> _WORK TO COMPLETE_:
Write out again, exactly as they stand, the line that includes "Rendered at 1500 by 844 pixels." and all remaining lines of the entries.

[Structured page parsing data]

>>

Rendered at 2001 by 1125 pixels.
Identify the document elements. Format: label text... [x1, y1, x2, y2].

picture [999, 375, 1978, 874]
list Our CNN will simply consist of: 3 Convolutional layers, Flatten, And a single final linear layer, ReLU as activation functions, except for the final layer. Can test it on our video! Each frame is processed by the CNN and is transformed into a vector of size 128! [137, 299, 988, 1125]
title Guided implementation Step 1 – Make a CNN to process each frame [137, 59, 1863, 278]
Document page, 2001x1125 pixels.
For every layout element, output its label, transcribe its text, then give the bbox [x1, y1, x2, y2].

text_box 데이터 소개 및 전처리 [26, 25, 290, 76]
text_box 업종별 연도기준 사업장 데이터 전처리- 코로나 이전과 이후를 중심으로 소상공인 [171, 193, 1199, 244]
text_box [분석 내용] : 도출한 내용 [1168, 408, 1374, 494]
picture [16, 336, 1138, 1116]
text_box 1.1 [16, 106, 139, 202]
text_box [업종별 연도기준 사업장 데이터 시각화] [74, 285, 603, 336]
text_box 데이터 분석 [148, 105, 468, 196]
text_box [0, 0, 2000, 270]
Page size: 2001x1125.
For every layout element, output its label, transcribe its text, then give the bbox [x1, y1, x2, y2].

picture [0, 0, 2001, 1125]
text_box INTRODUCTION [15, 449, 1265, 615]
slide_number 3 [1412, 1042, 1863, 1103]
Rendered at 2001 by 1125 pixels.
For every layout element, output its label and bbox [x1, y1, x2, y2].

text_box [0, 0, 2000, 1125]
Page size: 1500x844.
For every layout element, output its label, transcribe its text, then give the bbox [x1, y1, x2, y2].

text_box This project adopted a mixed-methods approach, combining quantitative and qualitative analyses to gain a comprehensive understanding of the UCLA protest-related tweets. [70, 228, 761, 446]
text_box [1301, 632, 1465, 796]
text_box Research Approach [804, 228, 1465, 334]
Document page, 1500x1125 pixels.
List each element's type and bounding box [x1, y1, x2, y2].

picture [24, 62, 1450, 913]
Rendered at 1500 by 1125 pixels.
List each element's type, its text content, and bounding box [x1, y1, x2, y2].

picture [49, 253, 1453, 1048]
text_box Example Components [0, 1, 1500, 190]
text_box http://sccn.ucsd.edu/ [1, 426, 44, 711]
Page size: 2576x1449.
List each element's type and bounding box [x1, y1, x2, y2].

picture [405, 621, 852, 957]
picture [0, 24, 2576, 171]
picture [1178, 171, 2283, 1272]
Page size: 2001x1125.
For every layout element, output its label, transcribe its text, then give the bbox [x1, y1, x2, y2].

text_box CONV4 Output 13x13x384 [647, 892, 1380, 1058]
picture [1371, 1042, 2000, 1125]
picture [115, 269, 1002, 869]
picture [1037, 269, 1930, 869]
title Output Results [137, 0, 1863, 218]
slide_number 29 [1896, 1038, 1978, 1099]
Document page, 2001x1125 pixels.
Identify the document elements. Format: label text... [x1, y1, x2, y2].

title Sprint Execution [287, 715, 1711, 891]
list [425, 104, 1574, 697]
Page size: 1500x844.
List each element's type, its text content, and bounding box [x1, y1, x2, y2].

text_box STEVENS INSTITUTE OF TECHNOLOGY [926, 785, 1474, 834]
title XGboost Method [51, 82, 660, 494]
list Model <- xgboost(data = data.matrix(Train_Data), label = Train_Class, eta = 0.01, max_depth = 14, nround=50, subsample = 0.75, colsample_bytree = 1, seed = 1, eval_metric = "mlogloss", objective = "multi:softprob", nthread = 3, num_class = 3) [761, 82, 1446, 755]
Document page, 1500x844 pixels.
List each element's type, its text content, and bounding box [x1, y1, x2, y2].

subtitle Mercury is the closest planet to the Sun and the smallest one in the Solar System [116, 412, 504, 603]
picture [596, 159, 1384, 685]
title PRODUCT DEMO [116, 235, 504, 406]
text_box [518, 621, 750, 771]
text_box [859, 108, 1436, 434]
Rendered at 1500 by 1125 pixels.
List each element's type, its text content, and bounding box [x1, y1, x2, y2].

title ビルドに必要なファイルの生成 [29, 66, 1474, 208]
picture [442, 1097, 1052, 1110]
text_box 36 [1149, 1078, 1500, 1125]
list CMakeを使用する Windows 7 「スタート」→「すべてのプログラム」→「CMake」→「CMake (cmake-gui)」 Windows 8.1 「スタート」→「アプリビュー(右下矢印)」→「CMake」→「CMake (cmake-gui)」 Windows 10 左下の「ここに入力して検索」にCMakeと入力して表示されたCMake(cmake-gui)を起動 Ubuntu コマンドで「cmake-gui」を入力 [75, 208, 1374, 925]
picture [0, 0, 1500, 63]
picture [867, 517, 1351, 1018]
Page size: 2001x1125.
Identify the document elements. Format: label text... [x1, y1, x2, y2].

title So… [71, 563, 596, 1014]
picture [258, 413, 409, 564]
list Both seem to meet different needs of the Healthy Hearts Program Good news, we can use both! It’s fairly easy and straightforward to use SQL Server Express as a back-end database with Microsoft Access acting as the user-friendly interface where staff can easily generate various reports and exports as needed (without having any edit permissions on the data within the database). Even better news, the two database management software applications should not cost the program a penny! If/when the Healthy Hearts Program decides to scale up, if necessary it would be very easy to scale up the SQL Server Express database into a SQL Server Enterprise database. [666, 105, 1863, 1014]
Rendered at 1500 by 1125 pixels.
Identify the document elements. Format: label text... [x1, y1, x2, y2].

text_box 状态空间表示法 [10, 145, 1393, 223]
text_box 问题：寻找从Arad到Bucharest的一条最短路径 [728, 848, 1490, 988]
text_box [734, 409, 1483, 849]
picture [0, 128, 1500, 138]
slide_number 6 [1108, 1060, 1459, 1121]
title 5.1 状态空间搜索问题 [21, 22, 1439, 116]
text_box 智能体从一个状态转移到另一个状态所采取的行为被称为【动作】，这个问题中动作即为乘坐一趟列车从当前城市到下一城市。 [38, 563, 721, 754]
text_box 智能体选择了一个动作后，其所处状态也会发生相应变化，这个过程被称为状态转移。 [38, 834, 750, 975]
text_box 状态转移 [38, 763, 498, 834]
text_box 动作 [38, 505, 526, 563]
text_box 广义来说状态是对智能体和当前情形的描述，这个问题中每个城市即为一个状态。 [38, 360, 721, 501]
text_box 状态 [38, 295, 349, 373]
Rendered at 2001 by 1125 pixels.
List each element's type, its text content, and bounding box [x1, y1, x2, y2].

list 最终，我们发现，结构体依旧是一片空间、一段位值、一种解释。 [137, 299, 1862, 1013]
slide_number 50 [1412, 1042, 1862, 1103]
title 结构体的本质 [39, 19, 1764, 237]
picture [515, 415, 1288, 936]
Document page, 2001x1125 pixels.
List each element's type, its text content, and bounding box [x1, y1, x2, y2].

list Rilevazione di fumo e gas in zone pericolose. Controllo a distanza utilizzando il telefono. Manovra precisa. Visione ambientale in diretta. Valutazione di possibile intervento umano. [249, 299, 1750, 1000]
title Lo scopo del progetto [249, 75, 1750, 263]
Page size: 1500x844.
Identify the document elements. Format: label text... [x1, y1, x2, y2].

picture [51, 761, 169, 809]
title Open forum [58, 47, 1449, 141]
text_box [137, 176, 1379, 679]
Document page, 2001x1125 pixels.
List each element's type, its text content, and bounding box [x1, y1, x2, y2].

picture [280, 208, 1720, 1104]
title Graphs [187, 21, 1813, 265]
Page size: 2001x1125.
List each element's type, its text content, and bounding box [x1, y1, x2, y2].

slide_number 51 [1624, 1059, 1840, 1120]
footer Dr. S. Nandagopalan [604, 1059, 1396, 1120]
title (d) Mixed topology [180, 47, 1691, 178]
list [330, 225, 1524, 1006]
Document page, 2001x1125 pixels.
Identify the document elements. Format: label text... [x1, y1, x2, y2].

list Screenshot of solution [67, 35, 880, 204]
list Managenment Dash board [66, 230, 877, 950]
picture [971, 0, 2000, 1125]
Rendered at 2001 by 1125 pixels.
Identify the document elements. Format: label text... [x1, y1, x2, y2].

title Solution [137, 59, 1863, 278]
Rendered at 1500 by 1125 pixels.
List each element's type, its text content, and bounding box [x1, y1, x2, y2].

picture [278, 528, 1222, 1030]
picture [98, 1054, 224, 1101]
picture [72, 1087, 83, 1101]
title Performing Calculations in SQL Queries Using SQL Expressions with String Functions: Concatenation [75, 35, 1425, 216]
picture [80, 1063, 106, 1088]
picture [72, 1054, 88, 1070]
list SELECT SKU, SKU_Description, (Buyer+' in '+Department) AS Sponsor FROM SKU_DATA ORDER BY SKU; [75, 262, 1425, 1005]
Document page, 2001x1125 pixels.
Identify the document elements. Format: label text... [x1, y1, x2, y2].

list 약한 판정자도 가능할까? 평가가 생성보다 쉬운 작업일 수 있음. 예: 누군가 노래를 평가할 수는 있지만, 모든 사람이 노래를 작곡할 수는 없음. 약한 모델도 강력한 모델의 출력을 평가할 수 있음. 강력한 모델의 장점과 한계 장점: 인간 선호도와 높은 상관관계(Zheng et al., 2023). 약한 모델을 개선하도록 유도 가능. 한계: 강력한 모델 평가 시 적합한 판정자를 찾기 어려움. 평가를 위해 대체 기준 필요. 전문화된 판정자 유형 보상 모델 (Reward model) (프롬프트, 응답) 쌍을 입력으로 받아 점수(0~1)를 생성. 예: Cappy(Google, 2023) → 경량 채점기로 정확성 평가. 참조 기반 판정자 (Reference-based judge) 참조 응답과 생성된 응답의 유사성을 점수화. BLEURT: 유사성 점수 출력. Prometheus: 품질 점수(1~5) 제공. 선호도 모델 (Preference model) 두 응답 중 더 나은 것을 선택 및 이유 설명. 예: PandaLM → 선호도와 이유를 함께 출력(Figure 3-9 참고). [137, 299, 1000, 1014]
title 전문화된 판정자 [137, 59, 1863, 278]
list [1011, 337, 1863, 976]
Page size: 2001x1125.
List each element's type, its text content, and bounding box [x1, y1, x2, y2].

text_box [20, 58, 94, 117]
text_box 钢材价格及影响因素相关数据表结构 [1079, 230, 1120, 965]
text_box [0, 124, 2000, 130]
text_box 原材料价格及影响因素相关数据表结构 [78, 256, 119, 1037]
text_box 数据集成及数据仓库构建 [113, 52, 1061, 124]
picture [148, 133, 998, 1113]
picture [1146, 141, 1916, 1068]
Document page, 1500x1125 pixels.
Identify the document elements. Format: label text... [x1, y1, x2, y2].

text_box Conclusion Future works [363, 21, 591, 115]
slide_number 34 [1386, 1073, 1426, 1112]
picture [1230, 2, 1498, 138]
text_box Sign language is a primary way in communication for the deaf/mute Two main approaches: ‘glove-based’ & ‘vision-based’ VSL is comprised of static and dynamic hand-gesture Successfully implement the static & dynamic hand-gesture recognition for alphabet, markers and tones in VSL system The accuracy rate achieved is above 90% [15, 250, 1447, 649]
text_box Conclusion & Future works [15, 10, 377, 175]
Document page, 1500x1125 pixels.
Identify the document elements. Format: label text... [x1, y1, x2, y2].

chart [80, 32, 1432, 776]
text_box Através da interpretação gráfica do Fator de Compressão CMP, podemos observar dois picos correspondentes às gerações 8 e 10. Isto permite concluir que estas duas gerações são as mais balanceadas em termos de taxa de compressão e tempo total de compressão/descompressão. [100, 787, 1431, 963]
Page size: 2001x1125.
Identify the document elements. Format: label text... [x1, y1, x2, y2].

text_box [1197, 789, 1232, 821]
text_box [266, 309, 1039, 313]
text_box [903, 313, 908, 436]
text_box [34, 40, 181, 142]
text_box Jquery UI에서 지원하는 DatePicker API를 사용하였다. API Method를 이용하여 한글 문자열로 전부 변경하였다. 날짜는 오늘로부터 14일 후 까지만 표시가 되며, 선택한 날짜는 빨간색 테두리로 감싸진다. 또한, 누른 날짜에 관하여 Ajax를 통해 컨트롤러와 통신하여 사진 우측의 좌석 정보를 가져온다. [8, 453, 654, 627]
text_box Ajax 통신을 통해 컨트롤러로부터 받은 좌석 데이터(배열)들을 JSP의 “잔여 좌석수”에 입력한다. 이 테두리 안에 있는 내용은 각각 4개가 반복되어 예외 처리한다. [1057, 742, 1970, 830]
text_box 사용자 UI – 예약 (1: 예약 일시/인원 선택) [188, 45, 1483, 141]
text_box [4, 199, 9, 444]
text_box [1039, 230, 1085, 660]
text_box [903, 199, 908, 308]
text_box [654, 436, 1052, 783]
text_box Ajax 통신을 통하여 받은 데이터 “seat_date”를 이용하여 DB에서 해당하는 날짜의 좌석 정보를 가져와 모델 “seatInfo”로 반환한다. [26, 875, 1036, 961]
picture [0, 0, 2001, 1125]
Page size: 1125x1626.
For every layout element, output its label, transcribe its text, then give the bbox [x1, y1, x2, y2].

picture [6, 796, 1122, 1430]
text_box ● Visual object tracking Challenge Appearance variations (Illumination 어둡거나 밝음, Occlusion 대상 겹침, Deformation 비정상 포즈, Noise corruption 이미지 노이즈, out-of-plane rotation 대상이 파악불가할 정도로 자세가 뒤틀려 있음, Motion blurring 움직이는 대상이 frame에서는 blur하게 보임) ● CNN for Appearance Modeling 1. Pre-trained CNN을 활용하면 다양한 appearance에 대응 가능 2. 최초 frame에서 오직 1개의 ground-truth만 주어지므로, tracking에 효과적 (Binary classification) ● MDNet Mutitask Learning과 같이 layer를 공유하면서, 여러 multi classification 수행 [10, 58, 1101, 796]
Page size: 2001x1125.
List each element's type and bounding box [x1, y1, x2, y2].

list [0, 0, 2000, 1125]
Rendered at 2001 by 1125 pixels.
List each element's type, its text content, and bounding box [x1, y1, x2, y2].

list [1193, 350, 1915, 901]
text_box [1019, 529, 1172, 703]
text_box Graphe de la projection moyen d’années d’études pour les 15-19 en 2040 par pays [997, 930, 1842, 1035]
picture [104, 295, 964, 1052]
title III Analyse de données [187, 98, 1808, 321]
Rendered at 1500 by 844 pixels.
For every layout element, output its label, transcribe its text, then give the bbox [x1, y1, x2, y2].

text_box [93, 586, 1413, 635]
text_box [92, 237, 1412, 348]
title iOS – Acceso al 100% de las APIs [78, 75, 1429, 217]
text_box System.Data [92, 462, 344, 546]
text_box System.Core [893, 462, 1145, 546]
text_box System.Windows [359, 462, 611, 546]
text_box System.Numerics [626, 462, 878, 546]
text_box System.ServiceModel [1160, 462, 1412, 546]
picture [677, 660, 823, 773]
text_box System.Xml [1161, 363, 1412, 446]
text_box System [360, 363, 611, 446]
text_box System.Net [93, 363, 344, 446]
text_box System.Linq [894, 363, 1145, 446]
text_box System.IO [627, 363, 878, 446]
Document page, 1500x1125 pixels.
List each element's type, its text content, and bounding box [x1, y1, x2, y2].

<<

> _YOUR SOLUTION_:
Rendered at 1500 by 844 pixels.
For every layout element, output its label, transcribe its text, then give the bbox [x1, y1, x2, y2].

text_box [93, 586, 1413, 635]
text_box [92, 237, 1412, 348]
title iOS – Acceso al 100% de las APIs [78, 75, 1429, 217]
text_box System.Data [92, 462, 344, 546]
text_box System.Core [893, 462, 1145, 546]
text_box System.Windows [359, 462, 611, 546]
text_box System.Numerics [626, 462, 878, 546]
text_box System.ServiceModel [1160, 462, 1412, 546]
picture [677, 660, 823, 773]
text_box System.Xml [1161, 363, 1412, 446]
text_box System [360, 363, 611, 446]
text_box System.Net [93, 363, 344, 446]
text_box System.Linq [894, 363, 1145, 446]
text_box System.IO [627, 363, 878, 446]
Document page, 1500x1125 pixels.
List each element's type, its text content, and bounding box [x1, y1, x2, y2].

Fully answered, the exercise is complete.